== Dataset content ==
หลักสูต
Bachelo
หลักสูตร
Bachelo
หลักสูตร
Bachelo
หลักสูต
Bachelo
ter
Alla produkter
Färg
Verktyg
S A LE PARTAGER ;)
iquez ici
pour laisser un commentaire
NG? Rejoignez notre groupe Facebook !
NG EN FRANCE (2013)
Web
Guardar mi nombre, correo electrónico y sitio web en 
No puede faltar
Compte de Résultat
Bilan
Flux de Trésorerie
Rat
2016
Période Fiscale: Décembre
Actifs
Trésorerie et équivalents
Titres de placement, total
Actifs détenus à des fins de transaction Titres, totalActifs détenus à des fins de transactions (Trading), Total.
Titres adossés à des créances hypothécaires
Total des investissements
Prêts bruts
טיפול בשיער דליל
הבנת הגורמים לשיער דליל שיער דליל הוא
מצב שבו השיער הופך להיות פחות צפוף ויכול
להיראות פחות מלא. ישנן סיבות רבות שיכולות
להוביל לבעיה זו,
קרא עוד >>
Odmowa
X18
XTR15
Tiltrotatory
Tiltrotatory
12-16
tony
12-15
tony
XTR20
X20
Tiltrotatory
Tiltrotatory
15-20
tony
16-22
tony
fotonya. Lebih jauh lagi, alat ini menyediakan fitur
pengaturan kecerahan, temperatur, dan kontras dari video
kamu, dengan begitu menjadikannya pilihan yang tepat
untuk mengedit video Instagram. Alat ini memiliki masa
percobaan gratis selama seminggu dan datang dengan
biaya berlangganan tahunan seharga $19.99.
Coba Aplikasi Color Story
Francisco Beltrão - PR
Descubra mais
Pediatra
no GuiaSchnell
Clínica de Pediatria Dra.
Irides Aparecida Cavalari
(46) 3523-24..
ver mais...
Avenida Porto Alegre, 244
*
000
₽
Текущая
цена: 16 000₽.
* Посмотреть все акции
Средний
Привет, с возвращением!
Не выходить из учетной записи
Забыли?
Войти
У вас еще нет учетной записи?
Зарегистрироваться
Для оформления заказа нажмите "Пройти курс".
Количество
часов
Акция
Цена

== Task goal ==
All of the entries need to be given again, word for word.

== Result of the task ==
หลักสูต
Bachelo
หลักสูตร
Bachelo
หลักสูตร
Bachelo
หลักสูต
Bachelo
ter
Alla produkter
Färg
Verktyg
S A LE PARTAGER ;)
iquez ici
pour laisser un commentaire
NG? Rejoignez notre groupe Facebook !
NG EN FRANCE (2013)
Web
Guardar mi nombre, correo electrónico y sitio web en 
No puede faltar
Compte de Résultat
Bilan
Flux de Trésorerie
Rat
2016
Période Fiscale: Décembre
Actifs
Trésorerie et équivalents
Titres de placement, total
Actifs détenus à des fins de transaction Titres, totalActifs détenus à des fins de transactions (Trading), Total.
Titres adossés à des créances hypothécaires
Total des investissements
Prêts bruts
טיפול בשיער דליל
הבנת הגורמים לשיער דליל שיער דליל הוא
מצב שבו השיער הופך להיות פחות צפוף ויכול
להיראות פחות מלא. ישנן סיבות רבות שיכולות
להוביל לבעיה זו,
קרא עוד >>
Odmowa
X18
XTR15
Tiltrotatory
Tiltrotatory
12-16
tony
12-15
tony
XTR20
X20
Tiltrotatory
Tiltrotatory
15-20
tony
16-22
tony
fotonya. Lebih jauh lagi, alat ini menyediakan fitur
pengaturan kecerahan, temperatur, dan kontras dari video
kamu, dengan begitu menjadikannya pilihan yang tepat
untuk mengedit video Instagram. Alat ini memiliki masa
percobaan gratis selama seminggu dan datang dengan
biaya berlangganan tahunan seharga $19.99.
Coba Aplikasi Color Story
Francisco Beltrão - PR
Descubra mais
Pediatra
no GuiaSchnell
Clínica de Pediatria Dra.
Irides Aparecida Cavalari
(46) 3523-24..
ver mais...
Avenida Porto Alegre, 244
*
000
₽
Текущая
цена: 16 000₽.
* Посмотреть все акции
Средний
Привет, с возвращением!
Не выходить из учетной записи
Забыли?
Войти
У вас еще нет учетной записи?
Зарегистрироваться
Для оформления заказа нажмите "Пройти курс".
Количество
часов
Акция
Цена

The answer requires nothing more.